### Task brief
Tally the lines of the data below that contain the string "knee". Give the tally and nothing else.

Named joint coordinates:
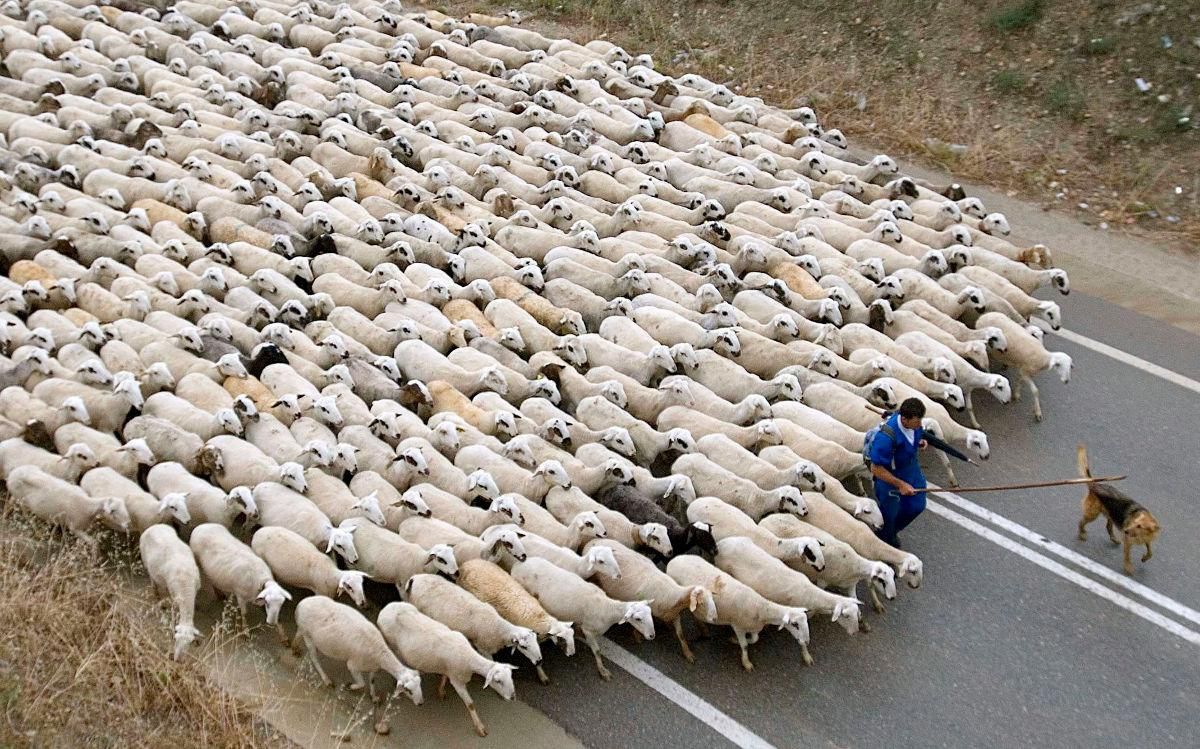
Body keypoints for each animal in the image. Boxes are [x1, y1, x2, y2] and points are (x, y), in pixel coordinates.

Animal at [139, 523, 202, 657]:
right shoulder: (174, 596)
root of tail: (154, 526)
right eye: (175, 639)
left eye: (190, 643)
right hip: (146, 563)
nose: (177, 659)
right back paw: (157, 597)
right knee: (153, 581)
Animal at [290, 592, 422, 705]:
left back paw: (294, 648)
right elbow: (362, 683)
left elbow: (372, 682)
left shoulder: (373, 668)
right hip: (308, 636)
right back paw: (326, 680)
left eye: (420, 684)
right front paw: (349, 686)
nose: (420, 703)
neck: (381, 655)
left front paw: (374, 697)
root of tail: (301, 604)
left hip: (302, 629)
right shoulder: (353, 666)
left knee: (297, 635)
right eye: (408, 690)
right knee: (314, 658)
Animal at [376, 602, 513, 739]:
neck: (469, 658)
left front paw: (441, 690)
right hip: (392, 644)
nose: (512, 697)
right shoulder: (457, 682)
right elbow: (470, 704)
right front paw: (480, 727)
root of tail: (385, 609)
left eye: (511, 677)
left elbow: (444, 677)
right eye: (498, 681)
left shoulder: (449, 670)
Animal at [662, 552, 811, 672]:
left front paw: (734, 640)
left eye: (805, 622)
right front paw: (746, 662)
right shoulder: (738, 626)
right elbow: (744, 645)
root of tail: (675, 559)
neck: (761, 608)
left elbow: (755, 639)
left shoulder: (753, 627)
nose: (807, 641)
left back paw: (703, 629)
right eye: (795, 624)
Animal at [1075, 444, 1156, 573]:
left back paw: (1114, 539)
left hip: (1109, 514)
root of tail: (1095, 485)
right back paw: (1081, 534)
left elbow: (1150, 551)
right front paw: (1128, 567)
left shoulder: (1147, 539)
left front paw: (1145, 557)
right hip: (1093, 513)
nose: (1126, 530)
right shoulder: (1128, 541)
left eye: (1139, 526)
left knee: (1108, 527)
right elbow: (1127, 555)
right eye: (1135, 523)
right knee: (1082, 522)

---

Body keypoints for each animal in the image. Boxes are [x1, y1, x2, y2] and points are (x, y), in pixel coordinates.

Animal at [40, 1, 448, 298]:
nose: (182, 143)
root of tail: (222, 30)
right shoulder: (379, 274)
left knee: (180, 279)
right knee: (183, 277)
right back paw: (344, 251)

--

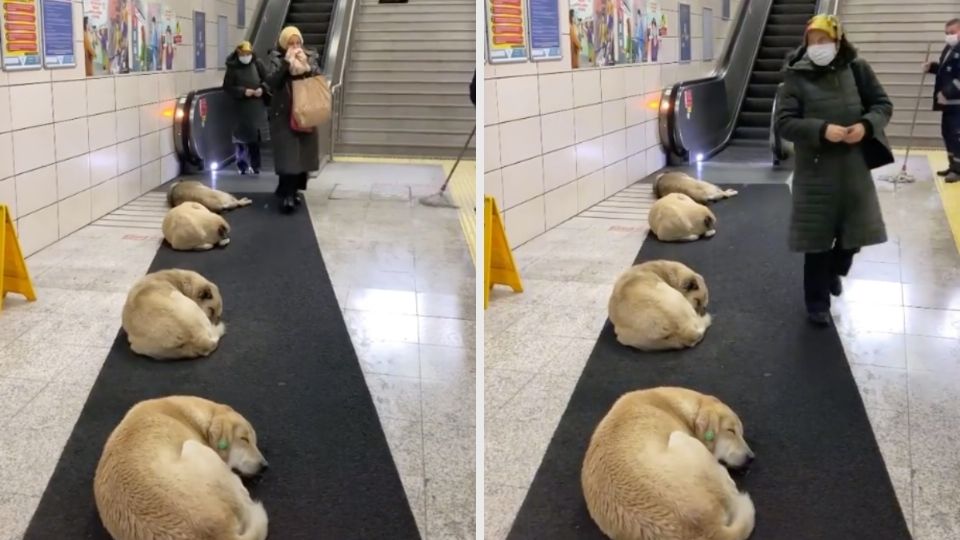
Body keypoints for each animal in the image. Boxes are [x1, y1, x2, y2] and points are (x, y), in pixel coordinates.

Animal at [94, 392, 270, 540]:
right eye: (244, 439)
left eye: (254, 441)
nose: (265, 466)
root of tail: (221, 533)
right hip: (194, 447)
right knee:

### Response area
8